ENUNCIADO:
Diga se cada afirmação concorda com o texto sobre as obras da CE-155. Responda sim ou não e cite literalmente as palavras do texto que decidem a questão.
(a) O novo prazo para concluir a duplicação da CE-155 é dezembro.
(b) A reunião com empresários e Governo do Estado aconteceu na sede da Superintendência de Obras Públicas.
(c) O orçamento da obra subiu R$ 9,5 milhões.

TEXTO DE LEITURA:
Governo promete entregar da CE-155 até dezembro e tapa-buraco 24 horas


CONDIÇÕES da rodovia tem trazido prejuízos econômicos a diferentes empresas

Orçamento da obra, em atraso devido a mudanças projeto, passou de R$ 73 milhões para R$ 80 milhões, alta de 9,5%

Por SAMUEL PIMENTEL | 30/01/2020

A principal via de acesso ao Complexo Industrial e Portuário do Pecém (Cipp) recebeu um novo prazo para conclusão das obras de duplicação: dezembro deste ano. A CE-155 se tornou um problema para as indústrias que dependem da via para escoar a produção, já que, em meio às obras, o trânsito de veículos segue intenso numa estrada deteriorada.

Em reunião realizada ontem entre empresários, industriais e Governo do Estado, na sede da Federação das Indústrias do Estado do Ceará (Fiec), a Superintendência de Obras Públicas (SOP) esclareceu que a obra enfrenta problemas pelas mudanças de empresas que tocariam o trabalho. Agora definido, o consórcio terá até o fim do ano para entregar a estrada pronta. O orçamento da obra subiu R$ 7 milhões (9,5%) após aditivo no contrato, passando de R$ 73 milhões para R$ 80 milhões.

MATERIAL APRESENTADO:
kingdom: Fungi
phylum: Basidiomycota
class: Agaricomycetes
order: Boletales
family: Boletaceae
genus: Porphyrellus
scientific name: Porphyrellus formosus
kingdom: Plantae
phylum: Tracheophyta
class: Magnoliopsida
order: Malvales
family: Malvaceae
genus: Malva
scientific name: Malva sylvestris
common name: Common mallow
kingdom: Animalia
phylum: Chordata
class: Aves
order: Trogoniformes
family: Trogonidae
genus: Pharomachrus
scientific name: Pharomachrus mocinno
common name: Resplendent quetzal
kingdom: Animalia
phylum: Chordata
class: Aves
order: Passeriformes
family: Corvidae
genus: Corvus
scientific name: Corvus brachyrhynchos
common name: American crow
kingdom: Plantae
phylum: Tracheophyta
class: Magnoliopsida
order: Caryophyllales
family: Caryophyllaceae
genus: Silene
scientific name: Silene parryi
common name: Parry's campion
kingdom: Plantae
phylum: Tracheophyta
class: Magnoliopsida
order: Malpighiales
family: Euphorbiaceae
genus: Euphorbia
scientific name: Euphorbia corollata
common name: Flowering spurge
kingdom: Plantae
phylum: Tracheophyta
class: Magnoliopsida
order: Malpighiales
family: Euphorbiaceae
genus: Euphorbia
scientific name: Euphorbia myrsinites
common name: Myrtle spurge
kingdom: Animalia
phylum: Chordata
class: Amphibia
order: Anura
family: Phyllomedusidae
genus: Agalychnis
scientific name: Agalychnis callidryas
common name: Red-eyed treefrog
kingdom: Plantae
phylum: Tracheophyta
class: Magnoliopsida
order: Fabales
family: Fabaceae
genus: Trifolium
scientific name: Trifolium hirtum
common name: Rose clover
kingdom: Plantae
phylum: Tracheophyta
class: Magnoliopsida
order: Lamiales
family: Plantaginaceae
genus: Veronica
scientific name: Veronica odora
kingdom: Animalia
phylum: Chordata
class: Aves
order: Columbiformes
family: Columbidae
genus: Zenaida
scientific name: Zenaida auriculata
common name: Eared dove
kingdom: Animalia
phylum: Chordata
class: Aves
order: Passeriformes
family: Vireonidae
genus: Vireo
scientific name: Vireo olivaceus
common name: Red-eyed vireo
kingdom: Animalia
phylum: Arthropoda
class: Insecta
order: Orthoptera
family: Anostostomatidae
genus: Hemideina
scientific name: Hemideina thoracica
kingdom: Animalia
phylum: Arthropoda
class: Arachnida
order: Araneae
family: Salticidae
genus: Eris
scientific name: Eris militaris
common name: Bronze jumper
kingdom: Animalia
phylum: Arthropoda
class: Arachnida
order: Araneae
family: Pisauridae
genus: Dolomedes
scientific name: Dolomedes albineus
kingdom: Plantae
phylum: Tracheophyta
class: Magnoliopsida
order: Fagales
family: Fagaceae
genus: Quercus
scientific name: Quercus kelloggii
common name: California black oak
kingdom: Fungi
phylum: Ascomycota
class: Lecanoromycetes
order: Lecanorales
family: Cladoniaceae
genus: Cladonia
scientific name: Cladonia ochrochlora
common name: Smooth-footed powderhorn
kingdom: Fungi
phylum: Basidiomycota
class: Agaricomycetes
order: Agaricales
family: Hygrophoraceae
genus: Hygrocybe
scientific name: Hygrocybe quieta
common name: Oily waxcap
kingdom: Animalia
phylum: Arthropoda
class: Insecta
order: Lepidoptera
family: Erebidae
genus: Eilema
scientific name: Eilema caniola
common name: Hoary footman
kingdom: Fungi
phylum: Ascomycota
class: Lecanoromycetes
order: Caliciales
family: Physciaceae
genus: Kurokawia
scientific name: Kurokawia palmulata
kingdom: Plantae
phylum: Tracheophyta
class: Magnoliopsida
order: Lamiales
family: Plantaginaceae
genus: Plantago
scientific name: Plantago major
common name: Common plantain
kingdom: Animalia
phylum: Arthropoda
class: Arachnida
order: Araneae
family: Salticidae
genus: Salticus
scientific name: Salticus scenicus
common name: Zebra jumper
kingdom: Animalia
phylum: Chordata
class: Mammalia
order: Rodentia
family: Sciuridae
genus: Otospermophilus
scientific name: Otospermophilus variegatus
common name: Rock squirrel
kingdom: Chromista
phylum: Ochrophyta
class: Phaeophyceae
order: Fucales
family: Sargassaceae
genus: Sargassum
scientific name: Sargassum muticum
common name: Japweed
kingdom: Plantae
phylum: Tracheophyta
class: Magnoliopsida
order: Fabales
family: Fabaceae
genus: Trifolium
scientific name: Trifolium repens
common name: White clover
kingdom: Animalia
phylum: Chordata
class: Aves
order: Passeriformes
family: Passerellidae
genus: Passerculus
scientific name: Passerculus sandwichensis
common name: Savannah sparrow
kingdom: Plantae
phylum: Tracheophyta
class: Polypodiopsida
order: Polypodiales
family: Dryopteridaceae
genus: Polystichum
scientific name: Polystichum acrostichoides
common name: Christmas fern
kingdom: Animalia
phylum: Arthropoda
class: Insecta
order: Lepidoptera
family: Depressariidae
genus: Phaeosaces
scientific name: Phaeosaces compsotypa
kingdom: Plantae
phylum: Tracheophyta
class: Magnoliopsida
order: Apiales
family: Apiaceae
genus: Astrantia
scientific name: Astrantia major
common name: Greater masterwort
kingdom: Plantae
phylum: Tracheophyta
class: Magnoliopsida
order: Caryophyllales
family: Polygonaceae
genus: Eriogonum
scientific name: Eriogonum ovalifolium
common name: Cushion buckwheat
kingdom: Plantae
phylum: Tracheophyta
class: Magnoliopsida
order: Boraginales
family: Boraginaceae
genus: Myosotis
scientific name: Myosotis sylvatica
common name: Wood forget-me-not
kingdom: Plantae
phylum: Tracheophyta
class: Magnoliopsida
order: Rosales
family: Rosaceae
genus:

RESPOSTA ESCRITA:
(a) Sim: “recebeu um novo prazo para conclusão das obras de duplicação: dezembro deste ano”.
(b) Não: “na sede da Federação das Indústrias do Estado do Ceará (Fiec)”.
(c) Não: “O orçamento da obra subiu R$ 7 milhões (9,5%)”.